Quick background on my style. I am ultra tight, but am very aggressive. Usually too aggressive which I think I was here. I will, 99% of the time, after raising pre-flop, bet post-flop regardless of what comes up. Unless I absolutely feel the flop hit someone else.

Blinds are 50-100 and I haven't seen a flop yet. I have T1650 (start with T2000) look down in MP and find AK of clubs. One limper to me, I raise T400 to make it T500 to go. All fold back to the limper who just calls. The last pot he was involved in, he moved all in pre-flop and got no callers and proudly showed his hand with pocket sixes. I really can't put him on a hand. He is unkown to me and I can't forget the sixes.

Anyway, flop comes 474, one club. He checks to me, I would like the hand to end now so I push all in fully expecting him to fold. Of course he beat me in the pot and turned over his A7 offsuit. No miracle King and I am out.

Am I way off track here with my play or did I just run into an unfortunate hand? Do I need to adjust my strategy.

I thought about a smaller bet but if I bet the pot, I am committed anyway. If I make a smaller bet, I look weak and he is going to move in on me anyway but I guess I could fold. I would have had a hard time folding in that situation.

Your thoughts?

CrisBrown
12-11-2003, 03:20 PM
Hi pokeraz,

I think you're right in suggesting that you may be playing too tight. When you do that, you force yourself to be too aggressive on the hands you do catch.

— Listed entries —
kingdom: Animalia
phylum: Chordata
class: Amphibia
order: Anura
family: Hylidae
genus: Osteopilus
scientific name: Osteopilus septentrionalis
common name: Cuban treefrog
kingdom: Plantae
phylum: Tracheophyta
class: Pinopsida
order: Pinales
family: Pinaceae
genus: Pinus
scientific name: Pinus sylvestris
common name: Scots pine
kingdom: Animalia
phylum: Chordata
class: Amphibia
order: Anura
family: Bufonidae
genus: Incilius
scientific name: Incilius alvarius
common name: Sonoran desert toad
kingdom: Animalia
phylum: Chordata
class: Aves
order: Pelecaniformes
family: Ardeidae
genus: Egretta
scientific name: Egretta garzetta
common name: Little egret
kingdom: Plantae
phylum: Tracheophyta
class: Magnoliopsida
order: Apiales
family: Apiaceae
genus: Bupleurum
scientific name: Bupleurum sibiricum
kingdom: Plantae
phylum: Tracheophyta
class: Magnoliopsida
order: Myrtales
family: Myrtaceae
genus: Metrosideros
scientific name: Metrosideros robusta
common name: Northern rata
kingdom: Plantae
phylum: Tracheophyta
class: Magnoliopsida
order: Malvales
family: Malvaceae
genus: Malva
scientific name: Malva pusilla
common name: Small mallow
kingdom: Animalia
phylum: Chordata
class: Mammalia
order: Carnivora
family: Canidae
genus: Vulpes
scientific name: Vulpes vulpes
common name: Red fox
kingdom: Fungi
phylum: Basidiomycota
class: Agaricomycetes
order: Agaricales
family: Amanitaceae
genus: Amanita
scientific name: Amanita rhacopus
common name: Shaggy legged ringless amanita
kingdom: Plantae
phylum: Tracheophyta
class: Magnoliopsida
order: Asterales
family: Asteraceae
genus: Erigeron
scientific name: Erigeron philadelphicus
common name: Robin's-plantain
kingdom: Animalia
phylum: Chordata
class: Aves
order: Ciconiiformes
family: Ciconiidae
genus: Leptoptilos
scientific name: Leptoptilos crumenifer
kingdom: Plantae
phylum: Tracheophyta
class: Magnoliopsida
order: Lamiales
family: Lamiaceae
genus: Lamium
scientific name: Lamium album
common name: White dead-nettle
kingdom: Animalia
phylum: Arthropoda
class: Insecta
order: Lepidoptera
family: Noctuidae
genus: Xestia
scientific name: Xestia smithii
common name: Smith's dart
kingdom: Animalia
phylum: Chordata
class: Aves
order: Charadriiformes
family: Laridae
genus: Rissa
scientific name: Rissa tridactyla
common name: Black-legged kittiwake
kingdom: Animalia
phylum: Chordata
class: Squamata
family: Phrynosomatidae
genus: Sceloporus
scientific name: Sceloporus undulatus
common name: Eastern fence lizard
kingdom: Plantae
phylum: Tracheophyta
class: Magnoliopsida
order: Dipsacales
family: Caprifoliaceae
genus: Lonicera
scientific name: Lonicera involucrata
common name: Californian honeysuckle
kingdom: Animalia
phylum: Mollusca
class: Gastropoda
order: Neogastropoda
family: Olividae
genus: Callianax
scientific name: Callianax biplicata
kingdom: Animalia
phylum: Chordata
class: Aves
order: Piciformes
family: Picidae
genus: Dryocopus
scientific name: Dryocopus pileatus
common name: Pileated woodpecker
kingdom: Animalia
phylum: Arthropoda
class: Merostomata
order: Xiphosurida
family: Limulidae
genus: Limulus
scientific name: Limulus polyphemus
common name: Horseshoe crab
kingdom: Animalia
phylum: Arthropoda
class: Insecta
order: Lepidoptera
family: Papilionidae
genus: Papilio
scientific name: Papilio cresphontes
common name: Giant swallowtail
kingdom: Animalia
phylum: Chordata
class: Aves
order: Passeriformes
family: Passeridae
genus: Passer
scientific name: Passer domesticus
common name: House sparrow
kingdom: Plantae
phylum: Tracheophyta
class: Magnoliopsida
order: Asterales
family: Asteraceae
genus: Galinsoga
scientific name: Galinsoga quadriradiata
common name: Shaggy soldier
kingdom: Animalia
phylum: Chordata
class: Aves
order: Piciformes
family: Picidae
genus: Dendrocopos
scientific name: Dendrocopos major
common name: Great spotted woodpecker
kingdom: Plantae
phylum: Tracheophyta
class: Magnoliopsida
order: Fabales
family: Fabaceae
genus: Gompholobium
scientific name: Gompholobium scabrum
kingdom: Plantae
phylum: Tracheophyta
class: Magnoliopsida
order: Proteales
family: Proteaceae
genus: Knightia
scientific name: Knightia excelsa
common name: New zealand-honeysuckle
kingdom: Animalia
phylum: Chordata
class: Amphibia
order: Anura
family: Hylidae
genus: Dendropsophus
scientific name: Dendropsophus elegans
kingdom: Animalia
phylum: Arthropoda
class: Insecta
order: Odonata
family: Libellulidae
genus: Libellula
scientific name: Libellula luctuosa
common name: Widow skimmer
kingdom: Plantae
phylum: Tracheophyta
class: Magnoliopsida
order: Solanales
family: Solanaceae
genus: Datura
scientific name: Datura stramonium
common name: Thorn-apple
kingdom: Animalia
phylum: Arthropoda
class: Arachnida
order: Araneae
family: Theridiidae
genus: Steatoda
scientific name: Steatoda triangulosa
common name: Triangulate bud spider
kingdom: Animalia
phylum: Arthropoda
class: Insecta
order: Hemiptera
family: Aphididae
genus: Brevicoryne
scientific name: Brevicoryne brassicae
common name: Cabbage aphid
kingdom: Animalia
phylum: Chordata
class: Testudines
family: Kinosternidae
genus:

— Task list —
(1) Reproduce word for word the part of the poker forum post starting with "Anyway, flop comes" and going on through "in that situation.".
(2) Render this sentence from the poker forum post in Spanish: "I would have had a hard time folding in that situation."

— Solutions by task —
(1)
Anyway, flop comes 474, one club. He checks to me, I would like the hand to end now so I push all in fully expecting him to fold. Of course he beat me in the pot and turned over his A7 offsuit. No miracle King and I am out.

Am I way off track here with my play or did I just run into an unfortunate hand? Do I need to adjust my strategy.

I thought about a smaller bet but if I bet the pot, I am committed anyway. If I make a smaller bet, I look weak and he is going to move in on me anyway but I guess I could fold. I would have had a hard time folding in that situation.

(2) Me habría costado mucho retirarme en esa situación.